Write out the material word for word, starting at its first line and ending with the line that contains "to 11:00 AM", both ends included.

☆ ☆ ☆

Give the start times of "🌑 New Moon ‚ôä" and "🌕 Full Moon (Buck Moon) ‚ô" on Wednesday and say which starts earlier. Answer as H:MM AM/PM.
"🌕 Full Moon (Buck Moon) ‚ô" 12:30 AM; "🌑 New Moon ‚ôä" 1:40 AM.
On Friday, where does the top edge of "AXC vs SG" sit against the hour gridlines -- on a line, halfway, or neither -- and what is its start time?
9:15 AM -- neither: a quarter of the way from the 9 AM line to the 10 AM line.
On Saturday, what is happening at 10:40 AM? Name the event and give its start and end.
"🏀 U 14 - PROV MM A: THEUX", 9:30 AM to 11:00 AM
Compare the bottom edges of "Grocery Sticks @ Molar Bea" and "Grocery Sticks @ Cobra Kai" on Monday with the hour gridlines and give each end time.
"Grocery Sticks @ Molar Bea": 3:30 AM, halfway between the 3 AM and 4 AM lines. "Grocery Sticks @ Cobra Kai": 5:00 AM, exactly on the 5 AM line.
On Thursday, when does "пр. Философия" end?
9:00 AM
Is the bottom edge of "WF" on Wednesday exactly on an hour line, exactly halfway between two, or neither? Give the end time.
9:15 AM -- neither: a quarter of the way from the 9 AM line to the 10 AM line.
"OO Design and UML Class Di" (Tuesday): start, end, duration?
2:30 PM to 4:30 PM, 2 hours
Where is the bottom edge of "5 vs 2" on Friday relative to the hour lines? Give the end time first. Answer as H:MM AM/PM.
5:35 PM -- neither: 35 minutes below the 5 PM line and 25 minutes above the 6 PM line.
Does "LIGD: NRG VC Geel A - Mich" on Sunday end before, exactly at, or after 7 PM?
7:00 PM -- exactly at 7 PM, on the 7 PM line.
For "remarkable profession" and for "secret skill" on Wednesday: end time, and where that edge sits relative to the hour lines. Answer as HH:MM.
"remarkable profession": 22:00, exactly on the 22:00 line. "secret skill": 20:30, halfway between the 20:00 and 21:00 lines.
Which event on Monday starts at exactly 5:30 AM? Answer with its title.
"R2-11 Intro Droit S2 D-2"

☆ ☆ ☆

Final answer:
Give the start times of "🌑 New Moon ‚ôä" and "🌕 Full Moon (Buck Moon) ‚ô" on Wednesday and say which starts earlier. Answer as H:MM AM/PM.
"🌕 Full Moon (Buck Moon) ‚ô" 12:30 AM; "🌑 New Moon ‚ôä" 1:40 AM.
On Friday, where does the top edge of "AXC vs SG" sit against the hour gridlines -- on a line, halfway, or neither -- and what is its start time?
9:15 AM -- neither: a quarter of the way from the 9 AM line to the 10 AM line.
On Saturday, what is happening at 10:40 AM? Name the event and give its start and end.
"🏀 U 14 - PROV MM A: THEUX", 9:30 AM to 11:00 AM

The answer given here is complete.